A report from Nebraska Farm Bureau’s Governmental Relations team.

Electricians and Poultry Barns

The significant expansion of the poultry industry in Nebraska has led to some challenges in finding enough licensed electricians to serve the needs of poultry barn construction. The issue has prompted discussion about whether changes to licensing requirements and state regulations might be needed. Questions have also arisen about whether labor forces can keep up, given the ongoing electrical and construction needs associated with flooding and natural disaster recovery efforts. Those were among the topics of a hearing this week held by the Legislature’s General Affairs Committee at the request of Sen. Tom Briese of Albion. Briese’s Legislative Resolution (LR 231) was targeted to identify if improvements are needed to better position Nebraska to meet the construction and electrical needs of larger economic development projects for future state growth. Many Farm Bureau members are participating in and supporting Nebraska’s poultry expansion efforts.
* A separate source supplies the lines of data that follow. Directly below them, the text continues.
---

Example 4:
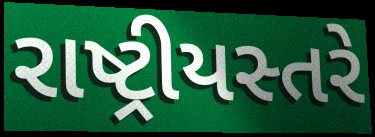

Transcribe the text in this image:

રાષ્ટ્રીયસ્તરે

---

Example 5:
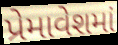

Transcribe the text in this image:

પ્રેમાવેશમાં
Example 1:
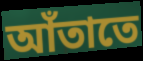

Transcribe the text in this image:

আঁতাতে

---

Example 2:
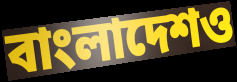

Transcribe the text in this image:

বাংলাদেশও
Nebraska Farm Bureau monitored the hearing.

Unfunded Mandates Impacting County Budgets

The Legislature’s Government, Military, and Veterans Affairs Committee hosted a hearing this week to examine the burdens of unfunded mandates on county budgets. Sen. Justin Wayne of Omaha and Sen. Andrew La Grone of Gretna introduced Legislative Resolution 149. Nebraska Farm Bureau monitored the LR 149 hearing recognizing that unfunded mandates can lead to increased property tax asking by counties. The study was to examine the legislative history of unfunded mandates, the costs of the unfunded mandates to each county in Nebraska, and the funding sources used by counties to cover the state mandates.
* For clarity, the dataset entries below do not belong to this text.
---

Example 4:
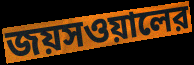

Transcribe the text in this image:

জয়সওয়ালের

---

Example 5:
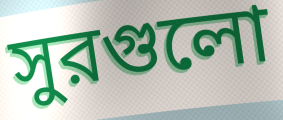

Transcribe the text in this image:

সুরগুলো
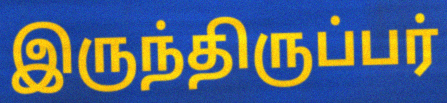
இருந்திருப்பர்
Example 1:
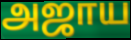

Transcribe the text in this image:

அஜாய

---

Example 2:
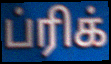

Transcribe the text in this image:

EPA Finally Releases RFS Rule, but Many Questions Remain

Oct. 15, the EPA officially released their rule aimed at quelling concerns from farmers and biofuel supporters over the waivers the agency had granted to oil refiners for the past several years. However, a seemly minor change has led to an uproar amongst ag state lawmakers and ethanol supporters. Under the proposed rule, EPA will use a three-year average to calculate annual lost demand based on the number of gallons the Energy Department had recommended exempting from blending requirements, rather than a larger number of gallons that are actually waived by the EPA. That could translate to a significantly smaller boost to biofuel demand — potentially a difference of hundreds of millions of gallons.

According to a released statement from NATSO, the trade association representing travel plaza and truck stop owners and operators, “The math here is simple. In 2016, the EPA waived 790 million gallons under the small refinery exemption program. In 2017, it waived 1.82 billion gallons, and in 2018 it waived 1.43 billion gallons. This averages out to 1.346 billion gallons waived per year over the past three years. To provide the accounting relief that President Trump negotiated in his deal just two weeks ago, EPA would need to ensure that 1.346 billion gallons are added to the 2020 renewable fuel obligations. Instead, the proposal EPA Administrator Wheeler issued today would provide accounting relief for just 580 million to 770 million gallons — far less than the 1.346 billion gallons that President Trump promised.”

The EPA will hold a public hearing on Oct. 30, followed by a 30-day comment period to receive public input on their proposal. Nebraska Farm Bureau will submit comments to the EPA on their proposal by the Nov. 29 deadline.

Implementing the 2018 Farm Bill

The Senate Agriculture Committee held a hearing Oct. 17 focused on the implementation of the 2018 Farm Bill. While questions on farm program signup and conservations programs were asked, the hearing also touched on other topics including hemp, ethanol, and trade aid payments. USDA Deputy Secretary Stephen Censky, the hearing’s lone witness, informed the committee that the USDA plans to issue a final interim rule for the national hemp program within the next couple of weeks.

“We have been in the interagency clearance process now for over 90 days, working with our federal colleagues through the Office of Management and Budget process to get input,” Censky said. He also told the committee that farmers and biofuel supporters have been heard by President Trump and that he is committed to hit the full 15 billion gallons of ethanol required under the Renewable Fuels Standard. Lastly, Censky provided an update on the Market Facilitation Program (MFP) saying that $5.5 billion had been paid out since August. He said the department was continuing to monitor the marketing situation to determine if a second round of MFP payments were needed.